The registry has informed EURACTIV that “a few minutes” into the new year, thousands of .eu domains belonging to UK users had been downgraded to a so-called “suspended” status.
This means such domains “do not have any functional features” such as email or basic website services. In addition, no UK-based registrant is now able to obtain a .eu domain.
Ahead of the new year changes, one case has raised particular attention among observers – that of the Leave.EU domain, with speculation mounting as to whether the website would remain online.
Leave.EU is the campaign website for the pro-Brexit lobby bankrolled by UKIP funder Arron Banks and supported by former MEP Nigel Farage.
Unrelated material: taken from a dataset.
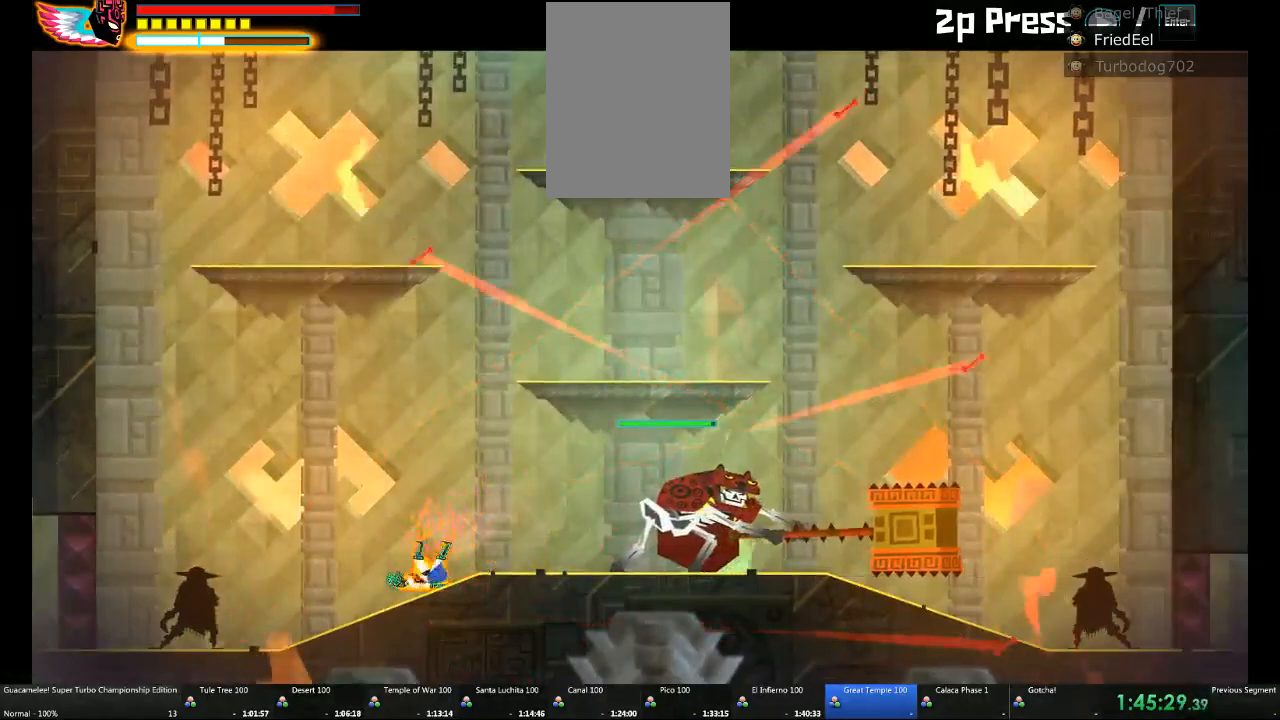
{"buttons": [], "left_stick": "right", "right_stick": "center", "events": []}
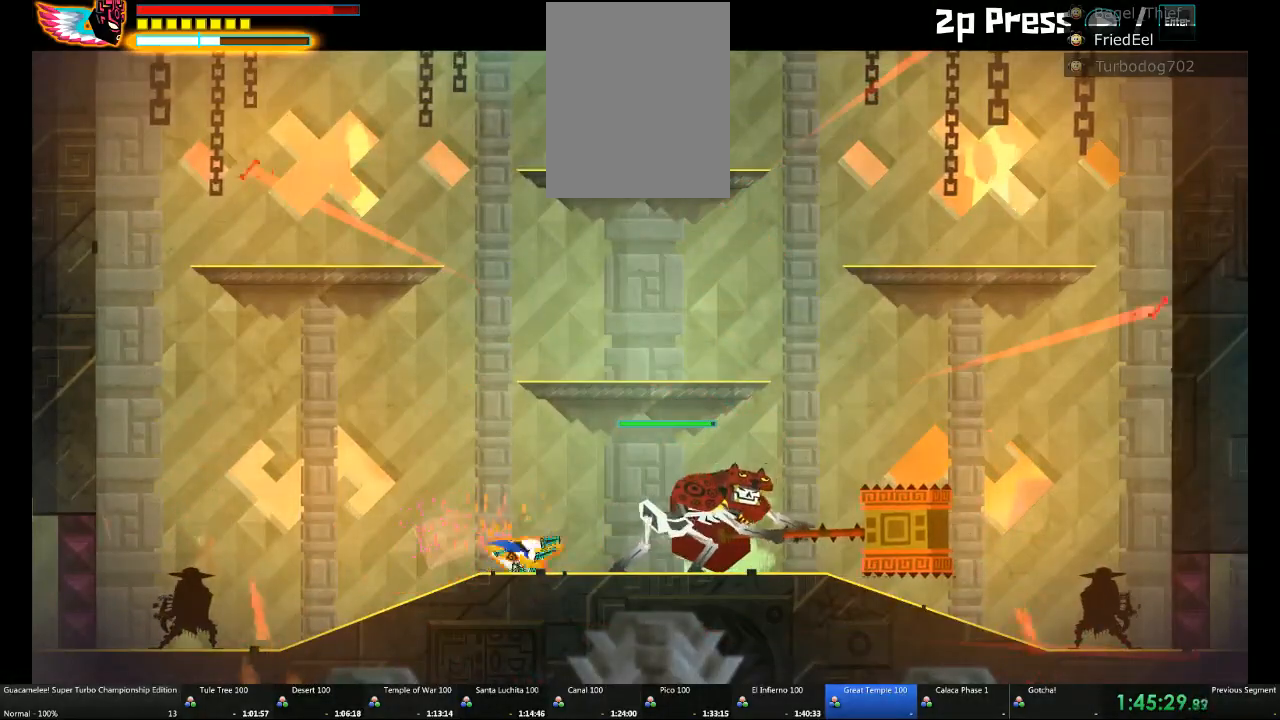
{"buttons": [], "left_stick": "right", "right_stick": "center", "events": []}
Leading up to the close of 2020, it had remained uncertain whether Leave.EU would seek to drop their EU domain name, and opt instead for a UK or international one. Such a move would not only have impacted the brand image of the ‘Leave.EU’ moniker but would have also hit the website standing in search rankings.
However, EURACTIV can exclusively reveal that ahead of the end of the Brexit transition date, the organisation migrated its registrant address to a site in Waterford, in the Republic of Ireland, in a move that is likely to provoke accusations of hypocrisy from commentators.
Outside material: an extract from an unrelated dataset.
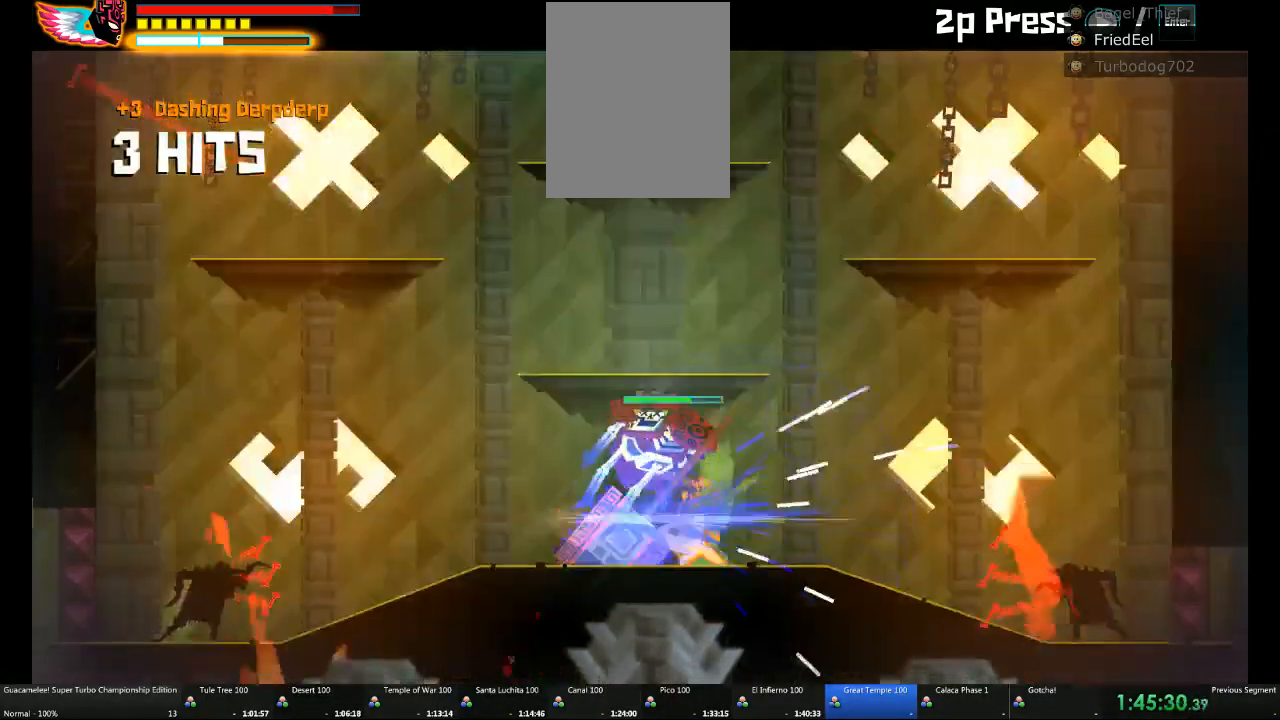
{"buttons": [], "left_stick": "center", "right_stick": "center", "events": [[150, "left_stick", "up"], [350, "left_stick", "center"]]}
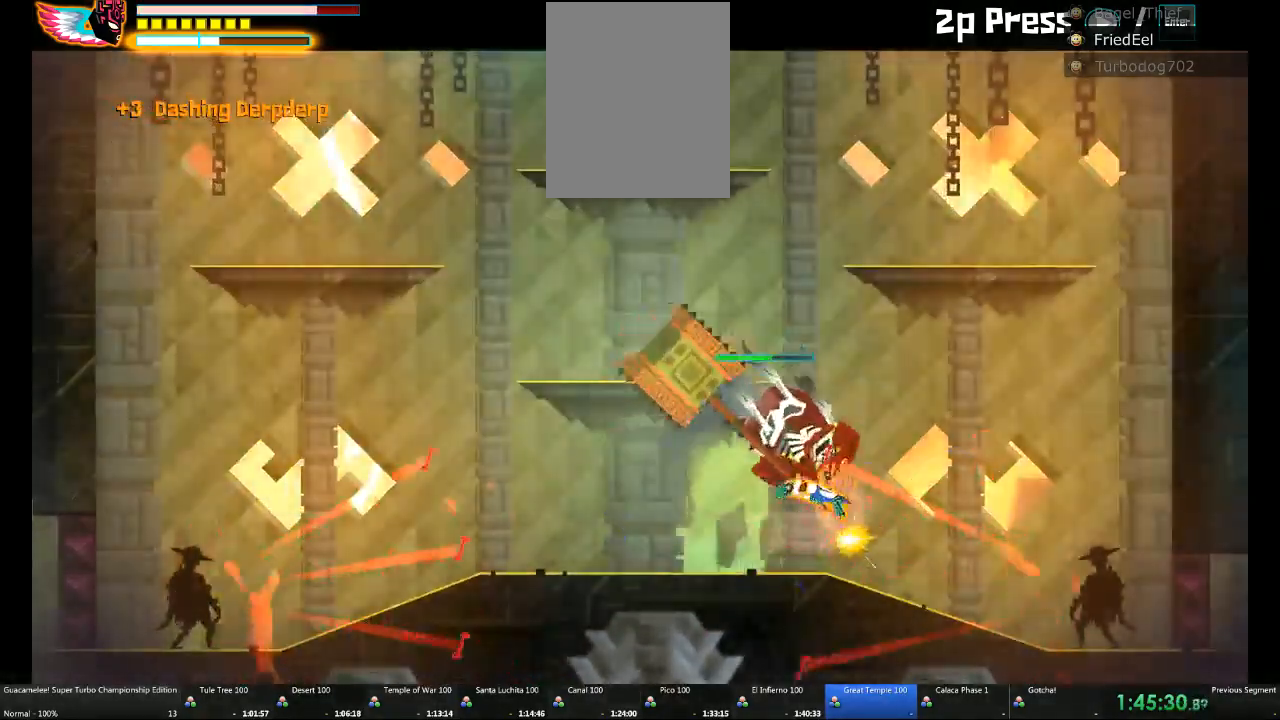
{"buttons": [], "left_stick": "right", "right_stick": "center", "events": [[283, "left_stick", "right"]]}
More generally, EURid has disclosed that all UK registrants with .eu domains have been notified of the necessary suspension of key functionalities of their online services.
The registry has also recorded an influx of notifications from UK-based registrants using .eu domains, filing a change of legal establishment to a non-UK, EU site, in order to reinstate the ‘registered’ status, allowing for the continuing functionality of online services.
The status of suspension remains valid until 31 March 2021. During this period, updates can be made to registrant addresses for those who wish to migrate from a UK establishment to an EU one. Or, the individual registrant will be able to provide evidence of their citizenship of a EU nations, irrespective of their residence, if they would like to maintain the place of establishment of their service as the UK.
The recent development has been long in the offing. EURACTIV reported in early 2019 that the European Commission had plans to revoke all UK-based .eu domains quickly after the end of the Brexit transition period, with the objective of taking all such websites offline within 48 hours after this date.